I'm interested to know if it is possible to crawl ~100k domain names.
This sounds like an interesting challenge indeed! There is nothing within the crawler that would prevent us from being able to achieve scale like this, but I am sure we'd find some rough edges if we were to try it. That is why I'd like to try and see what we could find. Could you provide us with a bit more information on your use case to help us model your configuration?
- What are the domains you're trying to crawl? (if you can share a list here or via email, it'd be extremely helpful)
- How many pages do you expect each domain to have (rough estimate, average, any information would be useful).

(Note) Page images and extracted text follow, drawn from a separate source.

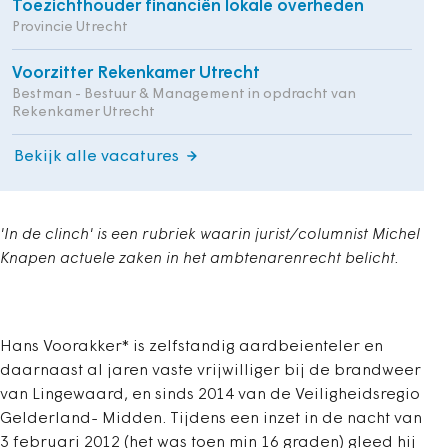
Toezichthouder financiën lokale overheden
Provincie Utrecht
Voorzitter Rekenkamer Utrecht
Bestman - Bestuur & Management in opdracht van
Rekenkamer Utrecht
Bekijk alle vacatures
'In de clinch' is een rubriek waarin jurist/columnist Michel
Knapen actuele zaken in het ambtenarenrecht belicht.
Hans Voorakker* is zelfstandig aardbeienteler en
daarnaast al jaren vaste vrijwilliger bij de brandweer
van Lingewaard, en sinds 2014 van de Veiligheidsregio
Gelderland- Midden. Tijdens een inzet in de nacht van
3 februari 2012 (het was toen min 16 graden) gleed hij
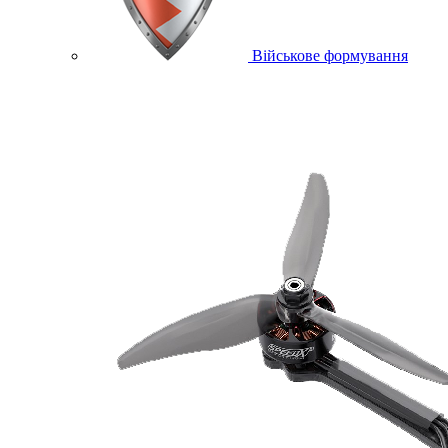
Військове формування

- How often do you expect the content to change on those domains?
- Do you have sitemaps on your domains?
If so, it is possible to add / remove domains by using an API ?
With the 7.13.0 release you should be able to manage all aspects of the crawler configuration through an API. The APIs are in beta, so documentation is being actively worked on at the moment. You can find the current version of the docs here: Web crawler (beta) API reference | Elastic App Search Documentation [7.x] | Elastic.
Also I would be really interested for a possibility to schedule the crawling (eg: monthly, two times a month ...)
With the 7.13.0 release today you should be able to configure automatic crawling with a specified frequency. You can find the API docs here: Web crawler (beta) API reference | Elastic App Search Documentation [7.13] | Elastic or you can do it through the UI.
Than you for trying the Enterprise Search crawler!